Sometimes it is a dispassionate Collective Fate that steps in to decimate our lives – the savagery of a bombing, the watery obliteration of a tsunami, a deadly sheath of blistering flame. Sometimes it is a private tragedy that rips the windows and blows the roof off our reality. We may resume our striving unaltered, unshaken, defenses nailed back in place, just as they were before. Or we may painstakingly sift through the broken foundations of our hopes and dreams and find that nothing is and will ever be the same again. Our values, priorities, longings now sound forth in a quieter song. Perhaps then we may lift up the oars. Allow ourselves to be carried towards the jetty, accepting things are as they are, for now. We may smile, because we sense that this life is but a dream. In this part of the dream we can put down our bow, pack away our arrows, success no longer our quarry. Row, row, row your boat, gently down the stream. Merrily, merrily, merrily, merrily, life is but a dream.
In real life, our lipstick comes off when we kiss our lover goodbye. In real life, our noses run and our mascara meanders darkly down our cheeks when the people we love with all our hearts die too soon. In real life, there will be times when we stand alone at the threshold, not sure of who we are or who we are about to become.
Demographics and photo-shopped aspirational women’s magazines aside, New Alpha Goddesses were rare in our blood-soaked human his-story—there was no room for a brand-new breed of Alpha Goddesses on Mount Olympus. Despite the sacrifices of The Suffragettes of the 19th and early 20th century and the courage of the Feminists of the ’60s, between the shadows of our politically correct social constructs there exists today the very same polarisation in gender and power that has existed for eons. In affluent societies, many women in midlife and in their elder years live in straightened circumstances after divorce or the death of their spouses. Women still do not, in the main, earn as much as their male counterparts. Women still bear, birth, and nurture the children. Each one of us will have thresholds to cross. Yet not all of us will have the luxury of time or sufficient financial security to say, “it’s my turn” as we support our children through their college years, nurse our dying parents, care for partners whose once virile bodies are failing. Perhaps we might discover that we don’t have the physical strength, the financial clout, the confidence, or even the inclination to be an New Alpha Goddess. Perhaps we might discover that we’ve
never wanted to travel solo or drive a fast car and that being just who we are is enough for now.
Doesn’t everything die at last, and too soon?

> **Supplied records**:
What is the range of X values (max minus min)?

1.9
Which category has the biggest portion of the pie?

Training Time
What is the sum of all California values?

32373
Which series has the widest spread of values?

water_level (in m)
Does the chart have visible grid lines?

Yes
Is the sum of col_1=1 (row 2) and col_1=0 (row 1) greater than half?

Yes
* * *
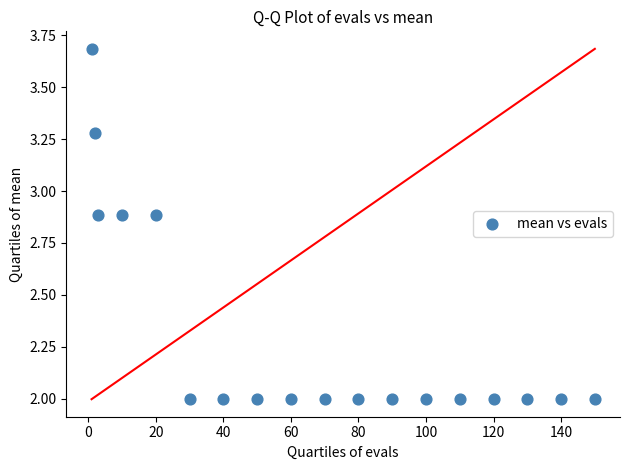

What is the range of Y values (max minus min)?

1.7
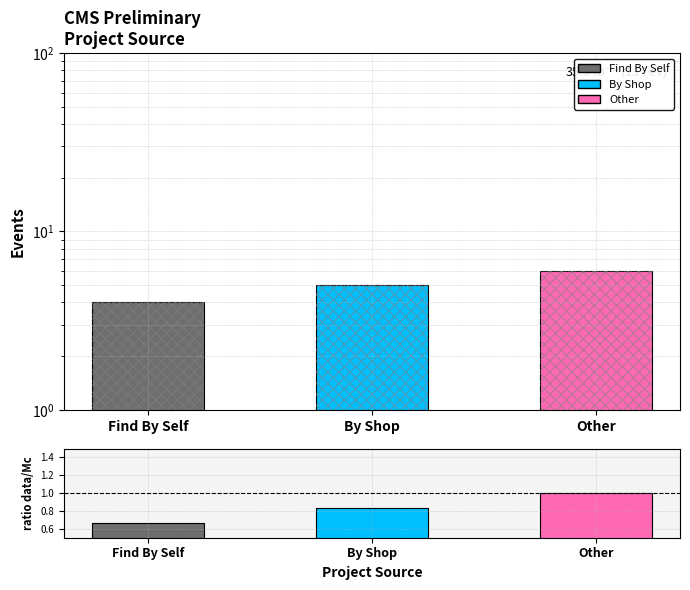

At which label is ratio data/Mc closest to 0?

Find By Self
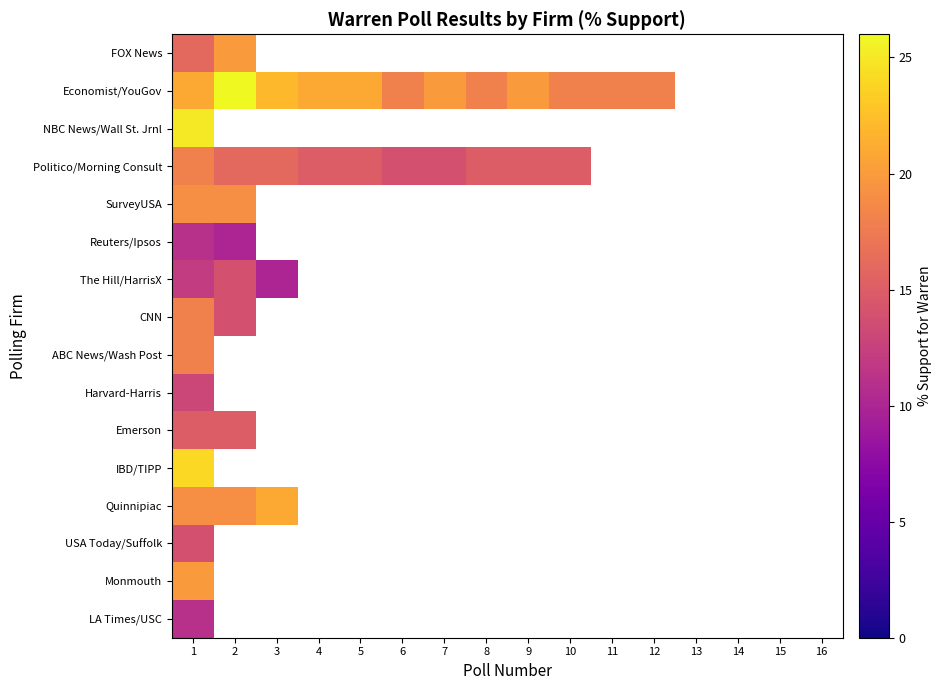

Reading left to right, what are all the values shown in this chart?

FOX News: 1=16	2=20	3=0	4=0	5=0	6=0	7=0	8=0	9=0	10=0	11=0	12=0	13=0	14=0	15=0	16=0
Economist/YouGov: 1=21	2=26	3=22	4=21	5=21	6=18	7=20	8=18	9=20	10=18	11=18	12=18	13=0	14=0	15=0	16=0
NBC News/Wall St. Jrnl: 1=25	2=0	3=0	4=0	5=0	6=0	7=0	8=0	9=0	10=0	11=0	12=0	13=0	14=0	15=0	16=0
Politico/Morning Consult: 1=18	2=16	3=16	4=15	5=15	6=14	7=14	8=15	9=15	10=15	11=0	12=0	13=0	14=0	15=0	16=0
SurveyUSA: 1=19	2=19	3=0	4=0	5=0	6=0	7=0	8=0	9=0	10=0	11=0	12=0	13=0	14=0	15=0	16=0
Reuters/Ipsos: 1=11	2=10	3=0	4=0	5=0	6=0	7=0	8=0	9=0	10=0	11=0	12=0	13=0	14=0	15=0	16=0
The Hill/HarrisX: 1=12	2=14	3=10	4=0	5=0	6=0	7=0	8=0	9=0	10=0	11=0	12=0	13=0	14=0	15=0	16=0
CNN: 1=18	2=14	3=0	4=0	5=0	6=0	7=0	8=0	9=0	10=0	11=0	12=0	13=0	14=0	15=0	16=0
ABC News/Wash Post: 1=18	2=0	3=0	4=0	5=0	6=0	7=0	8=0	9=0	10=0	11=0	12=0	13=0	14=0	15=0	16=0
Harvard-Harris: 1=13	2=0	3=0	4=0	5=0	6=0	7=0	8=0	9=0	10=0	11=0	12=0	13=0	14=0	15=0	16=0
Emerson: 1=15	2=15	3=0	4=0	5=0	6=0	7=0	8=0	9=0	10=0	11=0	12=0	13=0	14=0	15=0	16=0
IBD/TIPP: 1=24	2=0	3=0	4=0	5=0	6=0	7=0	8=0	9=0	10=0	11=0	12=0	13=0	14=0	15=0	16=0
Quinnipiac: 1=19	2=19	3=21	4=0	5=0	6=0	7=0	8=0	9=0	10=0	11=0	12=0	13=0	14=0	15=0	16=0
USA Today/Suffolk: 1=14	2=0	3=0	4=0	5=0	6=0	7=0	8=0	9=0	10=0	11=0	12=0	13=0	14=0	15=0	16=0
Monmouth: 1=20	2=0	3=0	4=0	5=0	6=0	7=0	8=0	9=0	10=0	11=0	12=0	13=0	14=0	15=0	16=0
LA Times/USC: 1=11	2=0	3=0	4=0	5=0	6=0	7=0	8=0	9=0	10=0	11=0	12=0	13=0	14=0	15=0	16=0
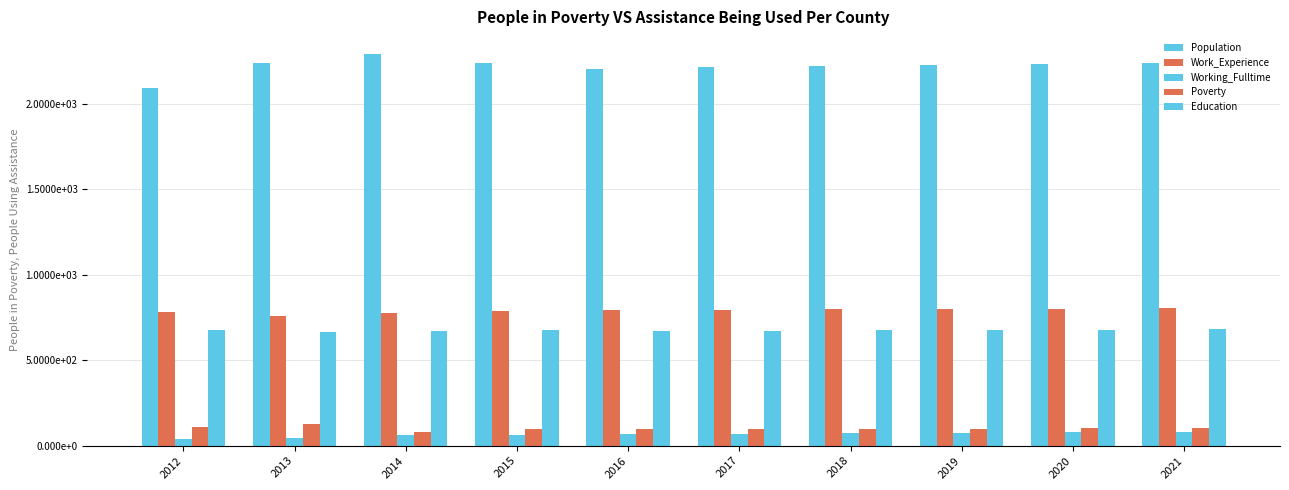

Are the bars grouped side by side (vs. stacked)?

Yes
==
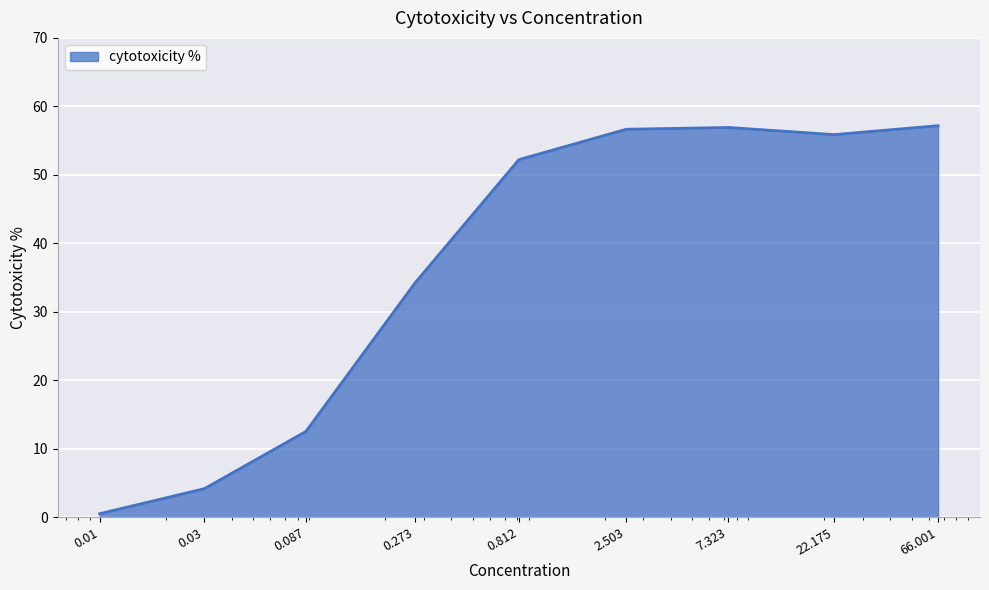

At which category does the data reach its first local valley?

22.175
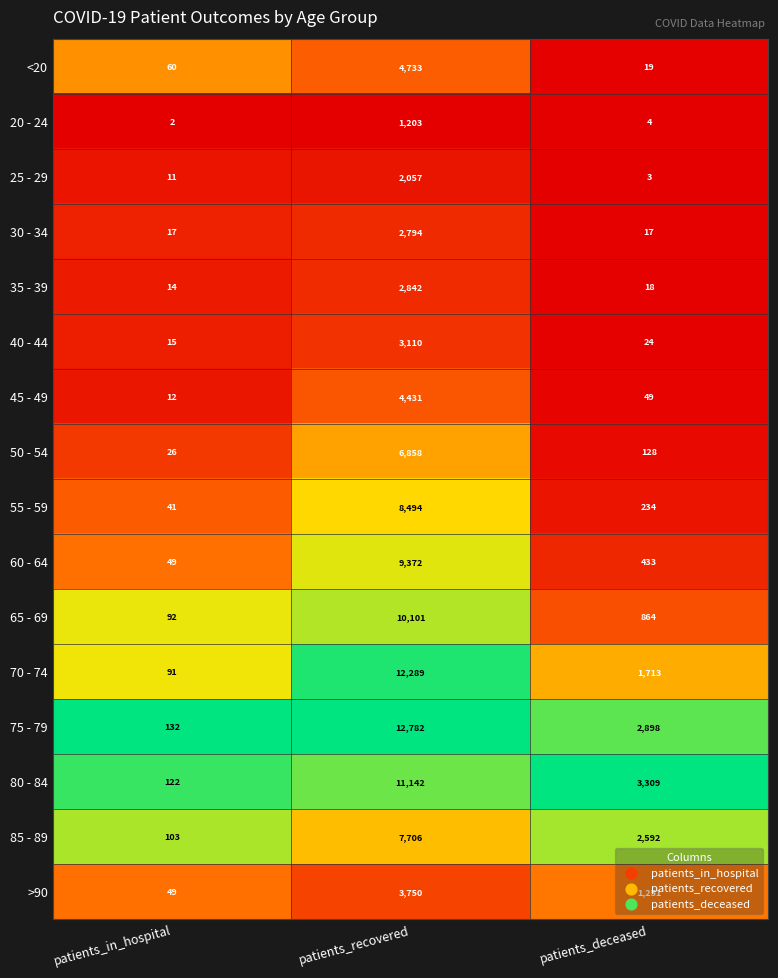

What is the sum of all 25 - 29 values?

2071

> **Description of the task**:
Please list everything that, according to the passage on life's thresholds, we might discover we don't have to be a New Alpha Goddess. The data here was drawn from a separate source and is unrelated to the passage on life's thresholds.

> **Answer area**:
- the physical strength
- the financial clout
- the confidence
- the inclination